Era uma noite de 2008 sob a planície goitacá. Estava em companhia do diretor de teatro e poeta Antonio Roberto de Góis Cavalcanti, o Kapi (1955/2015), na casa ampla que ele alugara na Álvaro Tâmega e funcionou durante alguns anos, num dos seus tantos projetos megalômanos, como sede da produtora Kapitar. De arte e desbunde, aquele imóvel já vinha impregnado, vez que nele se criara o famoso pintor campista Ivald Granato, antes de ganhar São Paulo e o mundo. Buscava em Kapi um amigo com quem comungasse sensibilidade, para também dividir a felicidade pelas minhas duas novas paixões de então: por uma mulher e pela poesia do mineiro, radicado no Rio, Geraldo Carneiro, cujo livro “balada do impostor”, numa edição de 2006, eu havia comprado há pouco e desde então lia, relia, carregando-o a tiracolo por onde fosse.
Depois de mostrar para Kapi alguns versos do livro, liguei à mulher e li dois poemas, ambos com mesmo título, que julgava particularmente escritos para expressar meu sentimento. Mesmo que daquela paixão eu depois tenha involuntariamente gerado mágoa e ressentimento, dada a alternância das musas, tive Kapi por testemunha amiga de quão belo foi o momento. Tanto quanto os dois poemas do Geraldo continuam sendo. Abaixo, entre eles e não por acaso, o “Choro bandido” de Chico Buarque e Edu Lobo, na companhia sempre bem vinda do “maestro soberano” Antônio Brasileiro (1927/94):
navegações
sou quase tão insano quanto Dona Maria,
[a Louca.
preciso espairecer, ser e não ser,
senão naufrago no meu próprio mar.
preciso navegar uma mulher
que me devolva a minha solidão
para que torne a ser o rei dos turcos
e, às vésperas de tomar Constantinopla,
possa dizer adeus a todas as pompas,
depois mirar a proa do meu barco
[no rumo do infinito
e enfunar as velas de púrpura
por pura inspiração do teu amor
em qualquer mediterrâneo da imaginação
eu na galera de Nabucodonosor
navegações (2)
meu coração inventa seus abismos
à revelia do que eu queria ser.
surfo nas águas desse não saber
em que me lanço por navegações
que não supunha minhas.
minha nave singra suas singraduras
conforme os instrumentos que me invento
ou o vento que me enfune as velas:
amar é o mar em que me precipito
e sonho ser mais vasto do que sou.
com essas graças me acrescento e parto:
a solidão é só a miragem-cais
onde se ancora o coração
em busca do que é nunca e não
Um domingo coroado com Poesia e Música, feito diamantes, só pode ser um bom domingo.

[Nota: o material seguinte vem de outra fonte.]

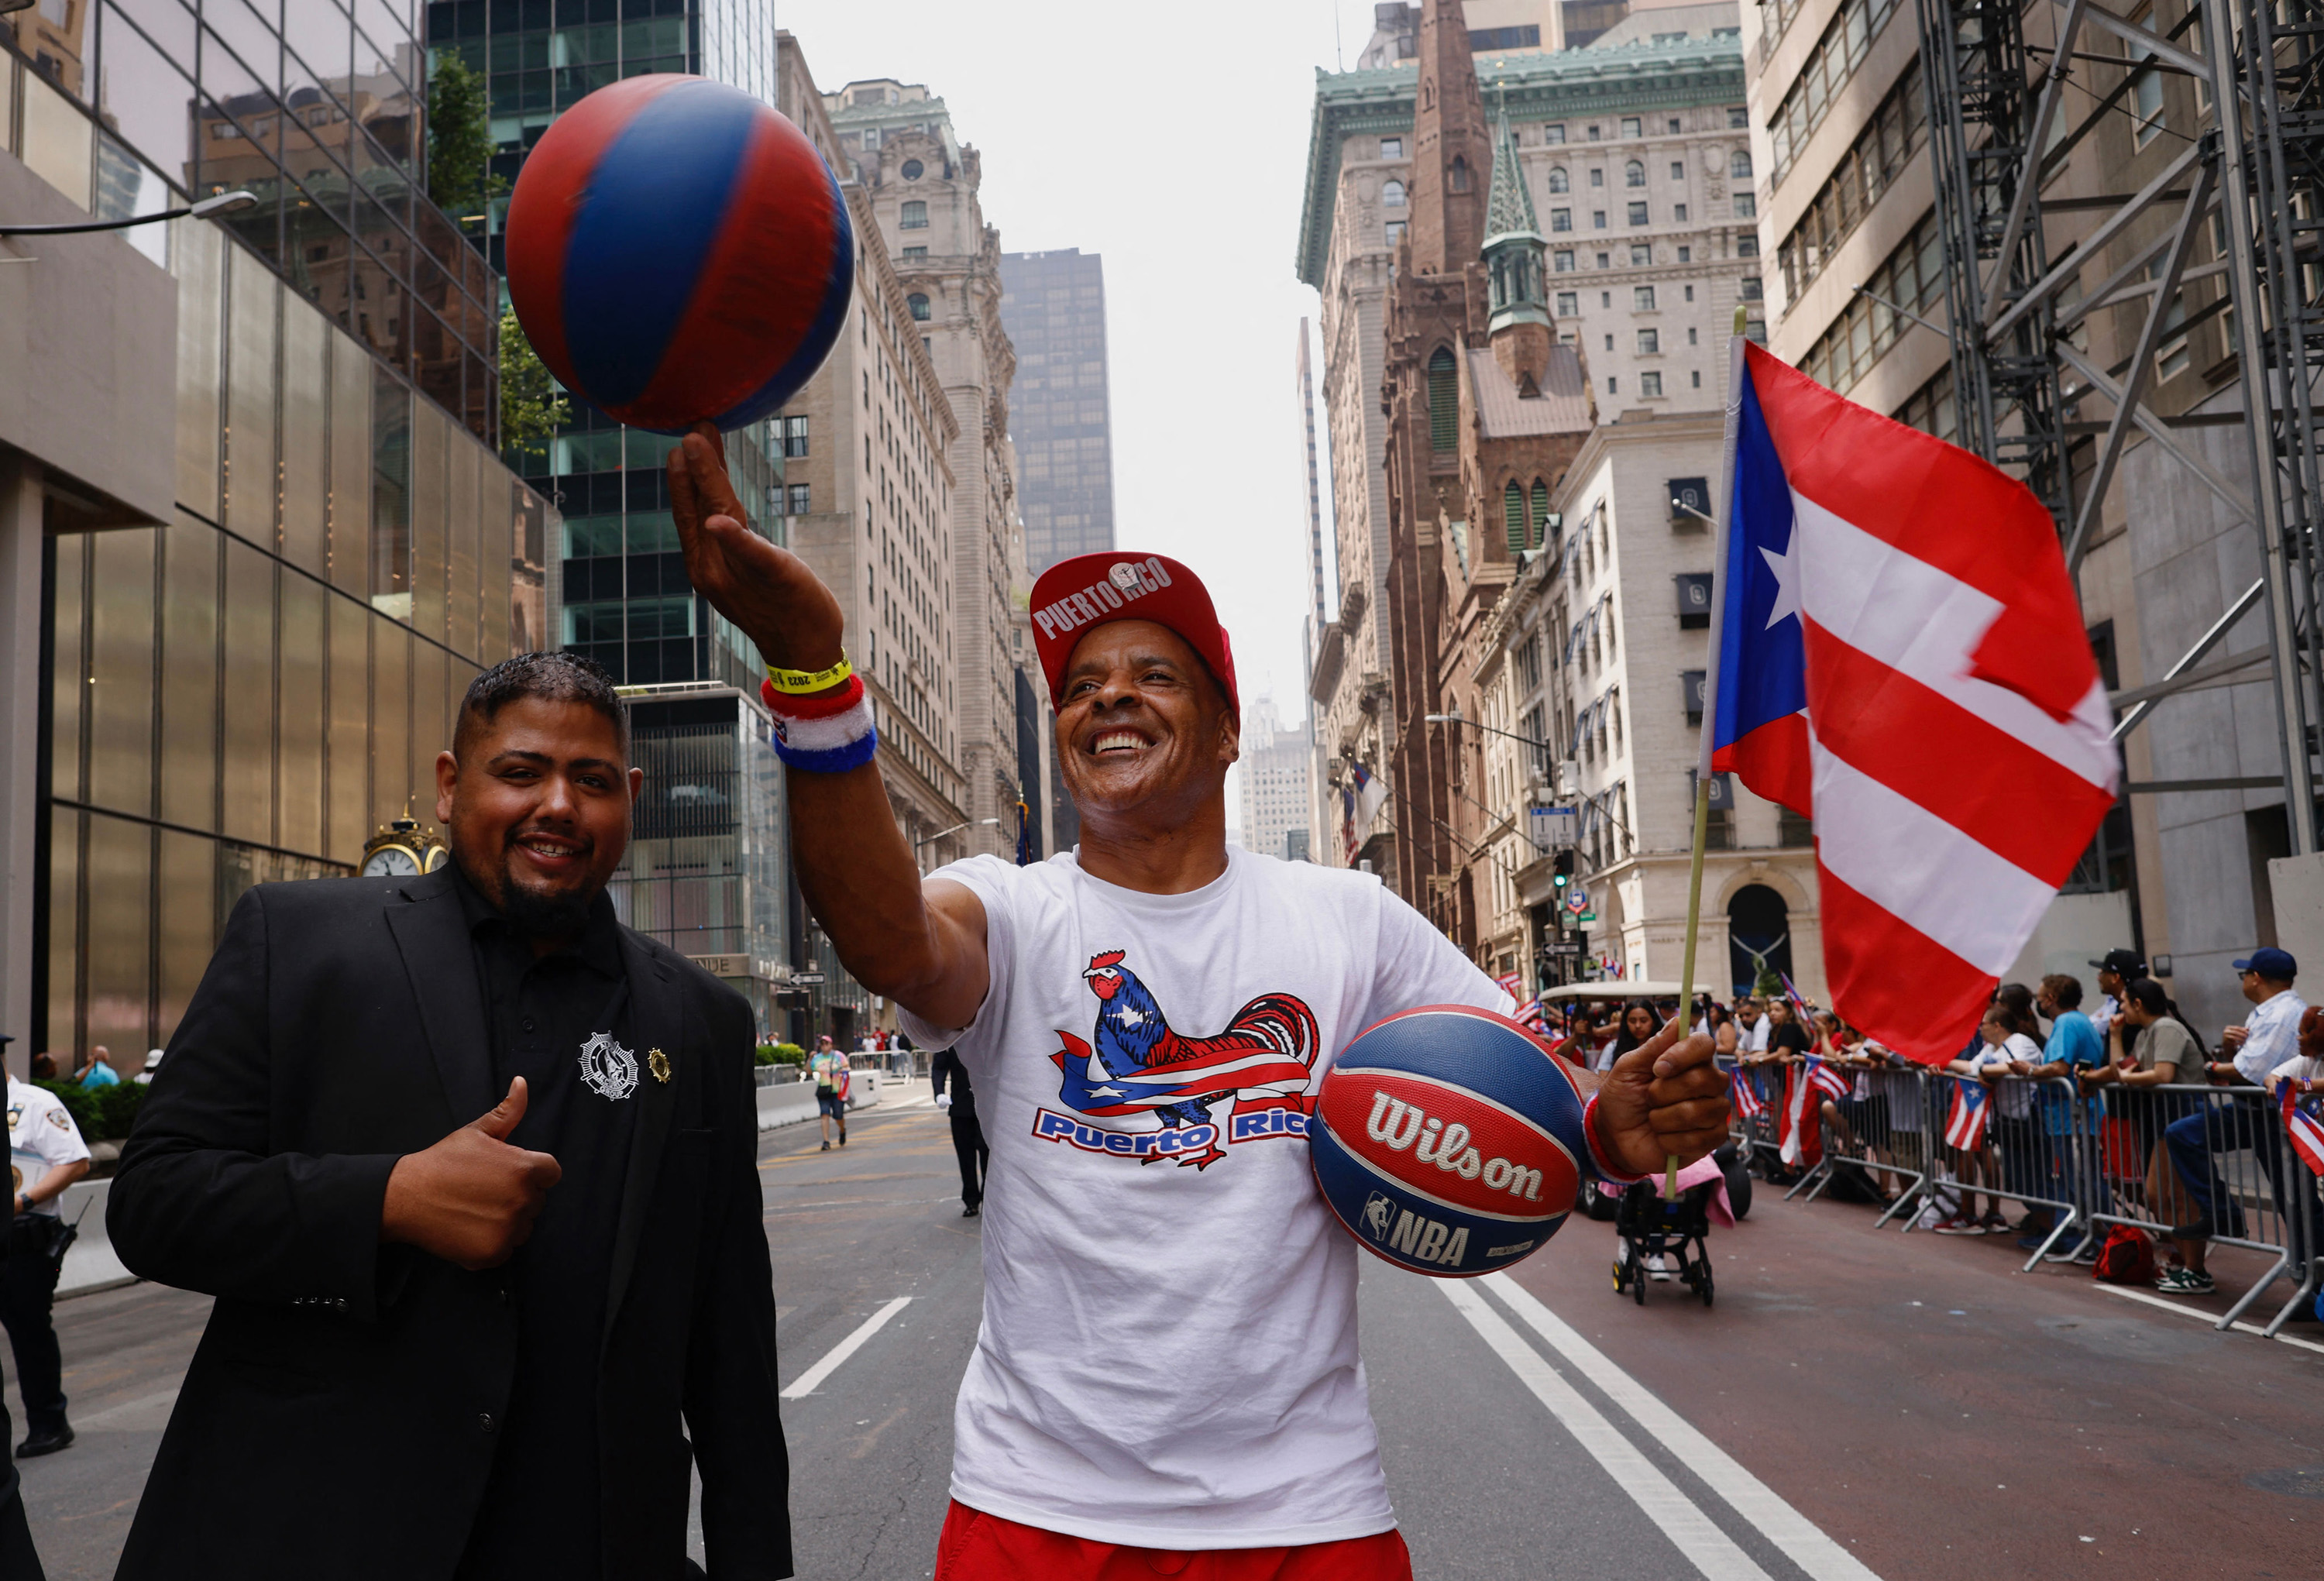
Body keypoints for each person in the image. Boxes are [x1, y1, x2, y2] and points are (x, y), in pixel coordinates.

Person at [667, 424, 1726, 1579]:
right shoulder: (1011, 907)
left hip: (1305, 1517)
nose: (1109, 695)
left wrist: (1606, 1132)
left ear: (1227, 732)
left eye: (1152, 674)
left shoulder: (1347, 917)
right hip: (1036, 1512)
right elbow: (888, 940)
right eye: (1081, 686)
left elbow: (1531, 1095)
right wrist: (814, 676)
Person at [106, 653, 789, 1580]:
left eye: (590, 780)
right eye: (520, 772)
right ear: (449, 784)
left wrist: (756, 1558)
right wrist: (388, 1197)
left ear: (628, 796)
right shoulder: (298, 942)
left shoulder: (703, 1020)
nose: (557, 804)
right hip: (317, 1536)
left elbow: (730, 1335)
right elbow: (153, 1201)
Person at [2155, 949, 2310, 1297]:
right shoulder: (2271, 1012)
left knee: (2298, 1202)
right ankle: (2224, 1214)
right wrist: (2227, 1051)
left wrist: (2214, 1068)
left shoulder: (2283, 1013)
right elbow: (2240, 1068)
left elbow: (2246, 1072)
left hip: (2268, 1113)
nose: (2243, 980)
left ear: (2256, 977)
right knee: (2184, 1135)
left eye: (2245, 974)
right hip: (2256, 1110)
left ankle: (2311, 1284)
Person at [6, 1040, 91, 1460]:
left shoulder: (36, 1104)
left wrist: (22, 1201)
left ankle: (48, 1424)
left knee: (30, 1335)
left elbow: (75, 1162)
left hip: (22, 1241)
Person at [2030, 974, 2106, 1260]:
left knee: (2081, 1178)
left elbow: (2060, 1067)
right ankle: (2080, 1237)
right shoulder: (2077, 1022)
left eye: (2040, 996)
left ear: (2051, 999)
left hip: (2071, 1117)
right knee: (2077, 1178)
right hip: (2070, 1116)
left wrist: (2028, 1070)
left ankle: (2094, 1240)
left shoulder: (2067, 1023)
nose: (2038, 1001)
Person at [930, 1047, 988, 1218]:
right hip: (960, 1106)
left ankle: (989, 1199)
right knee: (965, 1157)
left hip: (987, 1106)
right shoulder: (951, 1038)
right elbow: (939, 1067)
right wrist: (939, 1093)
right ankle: (971, 1201)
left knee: (989, 1157)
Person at [2088, 948, 2144, 1041]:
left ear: (2115, 978)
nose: (2099, 978)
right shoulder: (2118, 1004)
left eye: (2102, 973)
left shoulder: (2132, 1017)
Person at [810, 1035, 850, 1151]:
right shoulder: (817, 1058)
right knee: (824, 1114)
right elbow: (808, 1070)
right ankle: (826, 1141)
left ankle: (842, 1130)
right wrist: (809, 1059)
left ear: (831, 1045)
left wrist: (843, 1071)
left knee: (838, 1115)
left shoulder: (838, 1056)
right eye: (822, 1044)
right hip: (823, 1090)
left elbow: (847, 1068)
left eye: (826, 1043)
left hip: (837, 1090)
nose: (824, 1046)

Dormia eu. Acordei agora no finzinho de tarde de domingo. Sonhara com minha mãe aos risos comigo. Ela já se foi. Kapi, musas, poetas e varões também. Ficou a poesia hoje.
Caro Sérgio,
Graças a Deus, está sendo.
Abç e bom restinho de domingo!
Aluysio
Caro Ocinei,
Td passa, mas nem td deixa poesia. Tampouco eco de risos em nossos sonhos.
Abç e bom domingo!
Aluysio
Lindo: ” …a solidão é só miragem-cais
onde se ancora o coração
em busca do que é nunca …”
Cara Darcy,
Sim, é. Não por acaso, considero o Geraldo um dos bons poetas brasileiros da atualidade.
Abç, grato pela troca e uma ótima semana!